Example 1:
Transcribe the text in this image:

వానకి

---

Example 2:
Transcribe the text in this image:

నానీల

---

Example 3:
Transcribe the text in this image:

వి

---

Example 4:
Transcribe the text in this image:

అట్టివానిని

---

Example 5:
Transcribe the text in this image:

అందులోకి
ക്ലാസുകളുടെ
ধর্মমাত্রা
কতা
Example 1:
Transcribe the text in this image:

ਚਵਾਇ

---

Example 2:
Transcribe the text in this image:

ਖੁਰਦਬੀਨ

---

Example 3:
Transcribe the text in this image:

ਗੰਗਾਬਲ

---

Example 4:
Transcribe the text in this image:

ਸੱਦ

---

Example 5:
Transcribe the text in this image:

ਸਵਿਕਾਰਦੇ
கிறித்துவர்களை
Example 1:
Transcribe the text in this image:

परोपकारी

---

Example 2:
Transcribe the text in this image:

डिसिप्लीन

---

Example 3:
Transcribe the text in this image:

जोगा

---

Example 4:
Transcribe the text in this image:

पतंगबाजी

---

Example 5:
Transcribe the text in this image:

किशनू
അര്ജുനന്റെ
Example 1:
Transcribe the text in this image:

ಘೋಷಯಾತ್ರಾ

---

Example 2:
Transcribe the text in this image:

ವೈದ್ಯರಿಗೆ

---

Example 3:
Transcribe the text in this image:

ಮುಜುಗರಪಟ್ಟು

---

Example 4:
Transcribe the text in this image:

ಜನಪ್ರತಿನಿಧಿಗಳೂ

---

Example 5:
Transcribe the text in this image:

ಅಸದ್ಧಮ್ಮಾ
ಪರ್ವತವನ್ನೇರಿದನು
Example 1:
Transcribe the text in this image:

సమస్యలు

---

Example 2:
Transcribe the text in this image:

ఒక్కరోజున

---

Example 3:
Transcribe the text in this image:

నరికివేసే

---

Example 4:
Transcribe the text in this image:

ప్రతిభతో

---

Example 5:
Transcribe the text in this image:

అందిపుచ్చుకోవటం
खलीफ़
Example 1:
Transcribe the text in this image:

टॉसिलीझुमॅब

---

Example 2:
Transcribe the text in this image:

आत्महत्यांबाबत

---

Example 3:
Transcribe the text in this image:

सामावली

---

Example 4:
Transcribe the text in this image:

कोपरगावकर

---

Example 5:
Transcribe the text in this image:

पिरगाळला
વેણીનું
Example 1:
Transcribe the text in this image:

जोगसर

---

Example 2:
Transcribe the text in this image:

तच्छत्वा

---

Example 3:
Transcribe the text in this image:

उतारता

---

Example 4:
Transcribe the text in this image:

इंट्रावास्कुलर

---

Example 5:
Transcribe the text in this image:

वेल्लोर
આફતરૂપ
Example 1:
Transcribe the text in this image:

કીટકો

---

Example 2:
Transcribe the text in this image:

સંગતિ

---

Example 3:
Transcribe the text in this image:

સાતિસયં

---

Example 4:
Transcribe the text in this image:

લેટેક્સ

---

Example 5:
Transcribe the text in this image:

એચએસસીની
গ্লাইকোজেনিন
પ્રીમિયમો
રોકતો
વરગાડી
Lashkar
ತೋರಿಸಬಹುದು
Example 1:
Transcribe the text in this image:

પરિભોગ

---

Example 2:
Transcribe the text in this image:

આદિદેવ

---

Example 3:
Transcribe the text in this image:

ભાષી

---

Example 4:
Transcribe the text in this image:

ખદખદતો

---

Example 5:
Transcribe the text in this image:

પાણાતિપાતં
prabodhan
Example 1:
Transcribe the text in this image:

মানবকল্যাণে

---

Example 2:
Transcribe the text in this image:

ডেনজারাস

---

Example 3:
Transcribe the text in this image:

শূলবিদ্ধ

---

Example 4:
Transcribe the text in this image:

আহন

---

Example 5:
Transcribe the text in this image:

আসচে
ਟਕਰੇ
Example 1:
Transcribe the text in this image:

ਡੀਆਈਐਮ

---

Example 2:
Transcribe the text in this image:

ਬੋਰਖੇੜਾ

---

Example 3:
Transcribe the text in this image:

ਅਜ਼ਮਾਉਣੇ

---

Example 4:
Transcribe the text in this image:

◇ ◇ ◇

Output the full listing exactly as it stands.

Example 1:
Transcribe the text in this image:

వానకి

---

Example 2:
Transcribe the text in this image:

నానీల

---

Example 3:
Transcribe the text in this image:

వి

---

Example 4:
Transcribe the text in this image:

అట్టివానిని

---

Example 5:
Transcribe the text in this image:

అందులోకి
ക്ലാസുകളുടെ
ধর্মমাত্রা
কতা
Example 1:
Transcribe the text in this image:

ਚਵਾਇ

---

Example 2:
Transcribe the text in this image:

ਖੁਰਦਬੀਨ

---

Example 3:
Transcribe the text in this image:

ਗੰਗਾਬਲ

---

Example 4:
Transcribe the text in this image:

ਸੱਦ

---

Example 5:
Transcribe the text in this image:

ਸਵਿਕਾਰਦੇ
கிறித்துவர்களை
Example 1:
Transcribe the text in this image:

परोपकारी

---

Example 2:
Transcribe the text in this image:

डिसिप्लीन

---

Example 3:
Transcribe the text in this image:

जोगा

---

Example 4:
Transcribe the text in this image:

पतंगबाजी

---

Example 5:
Transcribe the text in this image:

किशनू
അര്ജുനന്റെ
Example 1:
Transcribe the text in this image:

ಘೋಷಯಾತ್ರಾ

---

Example 2:
Transcribe the text in this image:

ವೈದ್ಯರಿಗೆ

---

Example 3:
Transcribe the text in this image:

ಮುಜುಗರಪಟ್ಟು

---

Example 4:
Transcribe the text in this image:

ಜನಪ್ರತಿನಿಧಿಗಳೂ

---

Example 5:
Transcribe the text in this image:

ಅಸದ್ಧಮ್ಮಾ
ಪರ್ವತವನ್ನೇರಿದನು
Example 1:
Transcribe the text in this image:

సమస్యలు

---

Example 2:
Transcribe the text in this image:

ఒక్కరోజున

---

Example 3:
Transcribe the text in this image:

నరికివేసే

---

Example 4:
Transcribe the text in this image:

ప్రతిభతో

---

Example 5:
Transcribe the text in this image:

అందిపుచ్చుకోవటం
खलीफ़
Example 1:
Transcribe the text in this image:

टॉसिलीझुमॅब

---

Example 2:
Transcribe the text in this image:

आत्महत्यांबाबत

---

Example 3:
Transcribe the text in this image:

सामावली

---

Example 4:
Transcribe the text in this image:

कोपरगावकर

---

Example 5:
Transcribe the text in this image:

पिरगाळला
વેણીનું
Example 1:
Transcribe the text in this image:

जोगसर

---

Example 2:
Transcribe the text in this image:

तच्छत्वा

---

Example 3:
Transcribe the text in this image:

उतारता

---

Example 4:
Transcribe the text in this image:

इंट्रावास्कुलर

---

Example 5:
Transcribe the text in this image:

वेल्लोर
આફતરૂપ
Example 1:
Transcribe the text in this image:

કીટકો

---

Example 2:
Transcribe the text in this image:

સંગતિ

---

Example 3:
Transcribe the text in this image:

સાતિસયં

---

Example 4:
Transcribe the text in this image:

લેટેક્સ

---

Example 5:
Transcribe the text in this image:

એચએસસીની
গ্লাইকোজেনিন
પ્રીમિયમો
રોકતો
વરગાડી
Lashkar
ತೋರಿಸಬಹುದು
Example 1:
Transcribe the text in this image:

પરિભોગ

---

Example 2:
Transcribe the text in this image:

આદિદેવ

---

Example 3:
Transcribe the text in this image:

ભાષી

---

Example 4:
Transcribe the text in this image:

ખદખદતો

---

Example 5:
Transcribe the text in this image:

પાણાતિપાતં
prabodhan
Example 1:
Transcribe the text in this image:

মানবকল্যাণে

---

Example 2:
Transcribe the text in this image:

ডেনজারাস

---

Example 3:
Transcribe the text in this image:

শূলবিদ্ধ

---

Example 4:
Transcribe the text in this image:

আহন

---

Example 5:
Transcribe the text in this image:

আসচে
ਟਕਰੇ
Example 1:
Transcribe the text in this image:

ਡੀਆਈਐਮ

---

Example 2:
Transcribe the text in this image:

ਬੋਰਖੇੜਾ

---

Example 3:
Transcribe the text in this image:

ਅਜ਼ਮਾਉਣੇ

---

Example 4:
Transcribe the text in this image:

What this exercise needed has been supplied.